As a result of my personal inventory, I decided to make a brief list of tricks that I use to better improve my time management skills and focus.

1. Find articles that encourage organization

I've been reading articles about managing obligations and discovering cool methods to better organize my life. A specific blog post that I've found helpful is "Get Your Life Together Tools" by Mariah Dyson. This brief article is extremely easy to read and filled with useful apps to help readers stay focus on their tasks at hand. The link to this gem is below:

https://www.andsoitcurls.com/blog/majorkeys-tools

2. Listen to a podcast that you enjoy


If you're anything like me, you probably work best with background noise. Now, while I love my Netflix account, I've recently discovered that binge-watching my favorite shows is only a distraction when I'm trying to meet a deadline. So, instead of compromising my focus I've recently decided to save my favorite podcasts episodes for when I'm bogged down with work.

3. Approach your 'to-do' list with positive perspective

THIS IS A MAJOR ONE FOR ME! I have a terrible habit of complaining about my workload. And while it's easy to murmur about my obligations the effects of my comments are detrimental. I've been purposely replacing the phrase "I have to" with "I get to," to remind myself that every obligation is a blessing. I'm blessed to have a job and opportunities to fulfill.
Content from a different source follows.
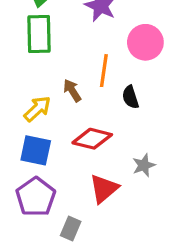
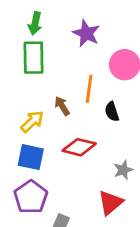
red triangle: (104, 189) -> (110, 203), moved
4. Color-code your planner to better prioritize your day

I learned this trick while working on my bachelor's degree and honey, please believe me when I say that this tip alone saved my undergraduate experience. I'm a huge advocate for visual representation, and having my planner organized by color is a quick way to check in and manage my priorities throughout a hectic day.

5. Manage your progress

Lately, I've been taking great joy in checking off tasks from my "to-do list." Again, being a fan of visualization, it's rewarding to know that I've completed yet another task. This technique also serves as a healthy dose of encouragement to keep on trekking along, because the reality is if you could buckle down to achieve your goals once before, you can certainly do it again.

If anything, I hope that this list leaves you with healthy options to consider, when trying to tackle a stressful day.